大河ドラマ風林火山第三十四話

NHK大河ドラマ風林火山」。原作:井上靖。脚本:大森寿美男。音楽:千住明。主演:内野聖陽。演出:田中健二。第三十四回「真田の本懐」。
山本勘助内野聖陽)越後より甲斐へ生還。主君=武田晴信市川亀治郎)がそれを喜んだのは無論のこと、主君の弟、武田信繁嘉島典俊)と長老の諸角虎定(加藤武)以下、駒井政武(高橋一生)や馬場信春高橋和也)等の家臣団一同、勘助の生還を皆が信じていたと云って祝った。ここに春日源五郎田中幸太朗)がいなかったのが残念。皆と同じく勘助の無事を喜びながらも嫌味の一つも添えないではいられないのが小山田信有(田辺誠一)の面白いところ。勘助の留守中、武田家には砥石城での敗戦という失態があったが、話題がそのことに及んだとき、晴信は直ぐ己の「軍配違い」と云って責任が己にあることを告げた。この言は家臣を楽にする以上に、実は奮起を促すものでもあるだろう。
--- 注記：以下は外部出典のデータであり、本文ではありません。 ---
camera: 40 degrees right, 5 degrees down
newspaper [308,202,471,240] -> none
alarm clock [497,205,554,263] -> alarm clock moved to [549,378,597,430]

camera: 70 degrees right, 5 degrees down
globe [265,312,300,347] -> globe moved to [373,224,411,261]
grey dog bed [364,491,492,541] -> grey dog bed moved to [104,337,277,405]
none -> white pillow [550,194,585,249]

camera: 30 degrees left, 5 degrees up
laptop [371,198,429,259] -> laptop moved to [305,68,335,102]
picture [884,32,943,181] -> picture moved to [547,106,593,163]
実際、砥石城の失態の張本人として責められるべき真田幸隆佐々木蔵之介)は奮起し、妻の忍芽(清水美砂)や長子の真田源太左衛門(森脇史登)も彼のために立ち上がった。相木市兵衛(近藤芳正)や勘助の力も借りて調略を企てた彼は、彼の弟でありながら、村上義清(永島敏行)方に付いて兄とは対立していた弟の常田隆永(橋本じゅん)を甲斐の側の味方に引き入れ、それを武器に砥石城の須田新左衛門(鹿内孝)をも内応させ、ついに砥石城を陥落し得た。ここに小笠原長時今井朋彦)も力尽きた模様。
この鮮やかな逆転勝利を陰で演出したのは勘助に他ならないと見抜いたのは長尾景虎(ガクトGackt)と宇佐美定満緒形拳)。越後から解放した途端、砥石城を陥落させた見事な活躍振りを、両名とも半ば面白がり喜んでもいたようだった。反面、よい人材を逃した悔しさも、強敵を見定めた覚悟も笑みの裏には滲ませているかのようで、恐ろしくもあった。
ところで。
先週放送「風林火山」第三十三話についての感想文中「しかし勘助の云うにはそれは、神も仏も信じないと公言する勘助の唯一信仰する神=毘沙門天の加護によるものに他ならなかった」と書いたが、吾ながら意味が通じない。かなり間違いのある一文だ。正しくは「しかし勘助の云うにはそれは、神も仏も信じないと公言する勘助への、長尾景虎の神=毘沙門天の加護によるものに他ならなかった」とでも書くべきだったろう。ゆえに訂正した。